One could argue that it is these same values that drove this organisation and its people to develop and market complex financial instruments that were a factor in the lead up to the financial crisis, with the exception of course of the last principle – integrity and honesty.  But when a reward system is based on short-term gains and organisations are under pressure to post quarterly results, people choose to hear what they want to hear, making them feel that they are acting honestly. Back in 1990, in an article by Amar Bhide and Howard H. Stevenson entitled Why Be Honest If Honesty Doesn’t Pay, published in the Harvard Business Review, they had highlighted that unfortunately, treachery can pay, and that without values, without a basic preference for right over wrong, trust based on such self-delusion would crumble in the face of temptation.
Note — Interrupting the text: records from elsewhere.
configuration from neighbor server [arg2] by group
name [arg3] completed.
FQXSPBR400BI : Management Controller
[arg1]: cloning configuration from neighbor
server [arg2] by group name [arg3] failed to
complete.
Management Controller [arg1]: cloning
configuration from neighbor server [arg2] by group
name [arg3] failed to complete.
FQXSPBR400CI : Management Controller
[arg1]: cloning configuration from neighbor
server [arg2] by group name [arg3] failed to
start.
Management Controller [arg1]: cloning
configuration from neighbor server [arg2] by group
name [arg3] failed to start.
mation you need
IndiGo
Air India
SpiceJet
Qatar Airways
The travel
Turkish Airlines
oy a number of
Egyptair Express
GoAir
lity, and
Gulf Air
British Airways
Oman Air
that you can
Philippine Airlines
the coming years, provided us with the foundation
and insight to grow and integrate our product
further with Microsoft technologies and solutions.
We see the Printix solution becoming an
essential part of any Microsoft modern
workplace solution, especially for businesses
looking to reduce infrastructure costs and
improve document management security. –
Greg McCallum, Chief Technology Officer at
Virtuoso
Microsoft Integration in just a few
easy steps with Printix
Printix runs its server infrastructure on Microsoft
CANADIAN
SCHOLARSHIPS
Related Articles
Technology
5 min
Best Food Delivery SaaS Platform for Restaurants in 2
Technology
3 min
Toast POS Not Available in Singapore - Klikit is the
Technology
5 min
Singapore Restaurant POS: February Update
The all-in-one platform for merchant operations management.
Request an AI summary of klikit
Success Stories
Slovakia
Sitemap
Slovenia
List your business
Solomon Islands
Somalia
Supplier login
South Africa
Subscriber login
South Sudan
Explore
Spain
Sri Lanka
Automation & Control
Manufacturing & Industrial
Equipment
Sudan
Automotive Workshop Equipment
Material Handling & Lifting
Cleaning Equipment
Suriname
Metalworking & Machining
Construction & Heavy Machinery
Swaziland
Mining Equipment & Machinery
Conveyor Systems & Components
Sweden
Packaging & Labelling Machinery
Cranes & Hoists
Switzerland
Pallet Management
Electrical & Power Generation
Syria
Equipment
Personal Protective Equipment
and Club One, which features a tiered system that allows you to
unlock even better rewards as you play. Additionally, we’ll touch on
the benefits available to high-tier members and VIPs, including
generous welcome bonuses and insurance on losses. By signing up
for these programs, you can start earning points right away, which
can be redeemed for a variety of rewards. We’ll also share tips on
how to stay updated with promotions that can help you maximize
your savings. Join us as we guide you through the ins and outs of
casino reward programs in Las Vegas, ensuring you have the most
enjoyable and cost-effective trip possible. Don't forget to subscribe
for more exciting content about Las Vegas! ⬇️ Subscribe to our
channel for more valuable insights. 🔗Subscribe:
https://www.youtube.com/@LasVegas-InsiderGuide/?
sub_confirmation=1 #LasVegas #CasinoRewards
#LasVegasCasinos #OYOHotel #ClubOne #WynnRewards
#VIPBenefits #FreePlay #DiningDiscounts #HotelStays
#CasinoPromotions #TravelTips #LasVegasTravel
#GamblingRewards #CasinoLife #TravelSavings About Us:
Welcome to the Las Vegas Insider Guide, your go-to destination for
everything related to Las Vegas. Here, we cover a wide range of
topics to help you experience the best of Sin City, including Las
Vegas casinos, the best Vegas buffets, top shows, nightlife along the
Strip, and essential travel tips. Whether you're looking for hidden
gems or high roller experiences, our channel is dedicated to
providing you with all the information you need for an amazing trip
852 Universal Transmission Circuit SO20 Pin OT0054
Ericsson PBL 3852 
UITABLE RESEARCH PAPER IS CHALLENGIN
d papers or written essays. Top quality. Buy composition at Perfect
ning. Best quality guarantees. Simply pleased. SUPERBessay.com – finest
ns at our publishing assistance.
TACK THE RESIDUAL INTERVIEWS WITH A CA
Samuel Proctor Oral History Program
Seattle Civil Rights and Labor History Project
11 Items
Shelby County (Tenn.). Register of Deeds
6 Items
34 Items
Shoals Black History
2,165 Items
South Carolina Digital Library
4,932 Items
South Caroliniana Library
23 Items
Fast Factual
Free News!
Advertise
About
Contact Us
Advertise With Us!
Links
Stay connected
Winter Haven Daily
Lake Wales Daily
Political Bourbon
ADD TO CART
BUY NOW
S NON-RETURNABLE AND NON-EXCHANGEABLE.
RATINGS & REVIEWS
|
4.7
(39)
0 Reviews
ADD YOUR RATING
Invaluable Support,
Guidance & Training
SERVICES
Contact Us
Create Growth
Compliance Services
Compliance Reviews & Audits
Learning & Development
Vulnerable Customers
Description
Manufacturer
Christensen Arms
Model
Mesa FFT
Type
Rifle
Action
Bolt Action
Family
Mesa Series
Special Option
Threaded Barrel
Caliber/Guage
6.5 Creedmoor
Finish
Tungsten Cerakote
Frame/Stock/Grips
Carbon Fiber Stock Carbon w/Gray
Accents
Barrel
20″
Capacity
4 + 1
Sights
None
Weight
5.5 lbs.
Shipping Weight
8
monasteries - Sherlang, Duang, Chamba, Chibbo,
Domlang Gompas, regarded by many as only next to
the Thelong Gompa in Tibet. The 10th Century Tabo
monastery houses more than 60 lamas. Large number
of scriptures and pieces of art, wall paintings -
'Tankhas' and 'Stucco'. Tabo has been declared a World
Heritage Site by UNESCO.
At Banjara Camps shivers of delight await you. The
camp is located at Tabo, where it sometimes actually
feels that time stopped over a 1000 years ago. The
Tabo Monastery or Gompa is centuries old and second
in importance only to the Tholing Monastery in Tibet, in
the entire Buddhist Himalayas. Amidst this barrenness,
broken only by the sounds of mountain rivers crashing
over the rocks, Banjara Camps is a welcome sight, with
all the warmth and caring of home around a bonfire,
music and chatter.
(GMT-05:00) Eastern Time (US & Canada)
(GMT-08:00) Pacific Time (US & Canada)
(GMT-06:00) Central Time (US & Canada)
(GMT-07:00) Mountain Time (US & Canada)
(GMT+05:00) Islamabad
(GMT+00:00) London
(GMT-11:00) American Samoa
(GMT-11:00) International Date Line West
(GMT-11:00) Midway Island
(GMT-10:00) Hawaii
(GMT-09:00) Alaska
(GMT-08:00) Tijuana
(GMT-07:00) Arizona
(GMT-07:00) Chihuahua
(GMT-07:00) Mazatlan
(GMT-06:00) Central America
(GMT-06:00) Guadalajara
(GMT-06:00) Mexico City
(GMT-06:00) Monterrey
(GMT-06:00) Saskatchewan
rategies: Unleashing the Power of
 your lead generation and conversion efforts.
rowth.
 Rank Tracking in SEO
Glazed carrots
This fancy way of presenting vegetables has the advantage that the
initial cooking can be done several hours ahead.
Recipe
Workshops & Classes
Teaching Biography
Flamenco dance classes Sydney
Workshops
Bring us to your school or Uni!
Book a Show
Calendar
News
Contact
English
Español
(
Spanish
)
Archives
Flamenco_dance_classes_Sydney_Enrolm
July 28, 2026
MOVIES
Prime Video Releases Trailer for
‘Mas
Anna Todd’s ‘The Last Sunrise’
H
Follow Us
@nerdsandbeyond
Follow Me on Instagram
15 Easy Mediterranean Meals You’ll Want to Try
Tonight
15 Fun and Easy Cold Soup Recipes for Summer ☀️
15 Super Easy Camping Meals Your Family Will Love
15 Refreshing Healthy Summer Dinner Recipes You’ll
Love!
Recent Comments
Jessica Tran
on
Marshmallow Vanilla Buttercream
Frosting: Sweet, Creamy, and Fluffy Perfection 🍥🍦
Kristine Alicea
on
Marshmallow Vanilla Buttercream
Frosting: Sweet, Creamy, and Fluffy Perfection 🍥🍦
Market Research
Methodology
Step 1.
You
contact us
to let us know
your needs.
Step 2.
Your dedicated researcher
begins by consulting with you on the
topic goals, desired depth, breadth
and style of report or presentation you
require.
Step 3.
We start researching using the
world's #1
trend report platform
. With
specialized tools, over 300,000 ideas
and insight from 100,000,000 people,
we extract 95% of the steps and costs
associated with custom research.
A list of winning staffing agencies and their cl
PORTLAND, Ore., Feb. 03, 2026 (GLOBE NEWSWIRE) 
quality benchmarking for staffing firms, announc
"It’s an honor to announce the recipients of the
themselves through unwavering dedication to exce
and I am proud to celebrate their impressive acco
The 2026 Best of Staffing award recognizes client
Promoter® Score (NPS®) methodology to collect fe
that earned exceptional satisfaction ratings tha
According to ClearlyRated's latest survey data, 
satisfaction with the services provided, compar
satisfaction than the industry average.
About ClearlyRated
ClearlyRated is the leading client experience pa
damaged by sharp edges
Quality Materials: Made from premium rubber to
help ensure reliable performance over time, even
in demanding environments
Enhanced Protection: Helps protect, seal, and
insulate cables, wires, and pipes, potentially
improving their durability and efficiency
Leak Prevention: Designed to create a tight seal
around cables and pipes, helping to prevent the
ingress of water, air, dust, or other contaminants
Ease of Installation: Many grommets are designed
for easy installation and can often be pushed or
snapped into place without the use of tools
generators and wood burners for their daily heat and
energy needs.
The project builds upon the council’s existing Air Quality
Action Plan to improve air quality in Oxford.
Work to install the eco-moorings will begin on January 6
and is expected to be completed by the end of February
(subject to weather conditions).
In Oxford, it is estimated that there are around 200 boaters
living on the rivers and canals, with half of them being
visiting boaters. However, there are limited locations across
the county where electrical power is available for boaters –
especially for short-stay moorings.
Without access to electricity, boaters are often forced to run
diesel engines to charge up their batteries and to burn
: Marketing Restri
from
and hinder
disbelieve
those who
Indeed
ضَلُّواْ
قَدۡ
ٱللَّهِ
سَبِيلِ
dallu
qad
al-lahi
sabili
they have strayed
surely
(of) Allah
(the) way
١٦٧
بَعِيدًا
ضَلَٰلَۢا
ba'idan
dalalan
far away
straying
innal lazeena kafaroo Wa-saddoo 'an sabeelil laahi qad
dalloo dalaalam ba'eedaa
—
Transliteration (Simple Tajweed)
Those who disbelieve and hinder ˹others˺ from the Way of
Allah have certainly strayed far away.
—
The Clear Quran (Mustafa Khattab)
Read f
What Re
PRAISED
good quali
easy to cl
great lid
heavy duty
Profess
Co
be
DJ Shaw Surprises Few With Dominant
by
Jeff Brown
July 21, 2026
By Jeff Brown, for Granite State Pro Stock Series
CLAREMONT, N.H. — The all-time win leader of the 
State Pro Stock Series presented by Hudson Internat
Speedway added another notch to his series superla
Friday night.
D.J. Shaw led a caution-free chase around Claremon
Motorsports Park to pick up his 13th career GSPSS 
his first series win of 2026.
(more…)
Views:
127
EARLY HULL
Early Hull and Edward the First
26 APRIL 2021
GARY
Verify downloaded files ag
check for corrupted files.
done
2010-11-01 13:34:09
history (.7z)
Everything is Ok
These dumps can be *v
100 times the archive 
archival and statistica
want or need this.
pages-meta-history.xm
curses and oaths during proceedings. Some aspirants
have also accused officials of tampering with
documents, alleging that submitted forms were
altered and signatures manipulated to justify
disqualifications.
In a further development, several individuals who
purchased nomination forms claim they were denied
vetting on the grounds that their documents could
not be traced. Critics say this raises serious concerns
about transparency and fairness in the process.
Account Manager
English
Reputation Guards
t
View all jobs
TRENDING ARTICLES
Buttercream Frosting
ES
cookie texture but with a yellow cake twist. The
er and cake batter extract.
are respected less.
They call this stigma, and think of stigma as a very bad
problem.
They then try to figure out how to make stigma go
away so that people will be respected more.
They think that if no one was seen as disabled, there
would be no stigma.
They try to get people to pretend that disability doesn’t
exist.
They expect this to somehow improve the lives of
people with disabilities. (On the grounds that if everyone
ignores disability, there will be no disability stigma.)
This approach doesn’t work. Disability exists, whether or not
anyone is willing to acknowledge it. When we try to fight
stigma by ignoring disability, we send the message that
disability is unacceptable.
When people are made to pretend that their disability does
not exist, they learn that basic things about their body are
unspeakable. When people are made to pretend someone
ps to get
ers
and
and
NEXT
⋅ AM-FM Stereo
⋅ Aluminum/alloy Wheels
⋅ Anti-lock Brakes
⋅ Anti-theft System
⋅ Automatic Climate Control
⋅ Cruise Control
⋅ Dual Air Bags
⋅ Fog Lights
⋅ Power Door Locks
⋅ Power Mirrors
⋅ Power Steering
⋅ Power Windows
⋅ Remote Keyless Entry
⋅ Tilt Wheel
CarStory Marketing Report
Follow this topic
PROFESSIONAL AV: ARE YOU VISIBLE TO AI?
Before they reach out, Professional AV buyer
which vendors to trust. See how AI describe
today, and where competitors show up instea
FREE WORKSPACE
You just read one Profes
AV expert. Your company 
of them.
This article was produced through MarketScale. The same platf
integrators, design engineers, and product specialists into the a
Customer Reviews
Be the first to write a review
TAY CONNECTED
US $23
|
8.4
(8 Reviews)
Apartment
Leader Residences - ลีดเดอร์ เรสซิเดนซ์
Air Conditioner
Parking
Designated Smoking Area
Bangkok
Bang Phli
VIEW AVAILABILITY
The recent events have proven this.  Suffice to say, no one person is exempt from knowing, honouring and living the values, regardless of rank, position or title.  People in an organisation and serving an organisation have a fiduciary responsibility to balance results against the backdrop of ethics and purpose.  The real challenge is for each and every one of us to have the courage to do what is right, to think, speak and act with the highest intention, and to have the courage to say no, to break away from the crowd and not be lulled by what the proverbial Joneses are doing.  Failure to do so will inadvertently lead to a more disturbing economic climate than we are experiencing currently. So how is this done?  The key word here is alignment.  Imagine a compass setting for a moment.  If the heading is North, everyone first needs to know the heading is North.  We then need to determine what behaviours are in alignment with the North heading.  And then they need to be tested, creating scenarios that will test their applicability – the what if scenarios.  Just as any sailor knows, the seas change, the winds shift direction, but the heading is there and the skills and tenacity to navigate the course are what determine the true leaders.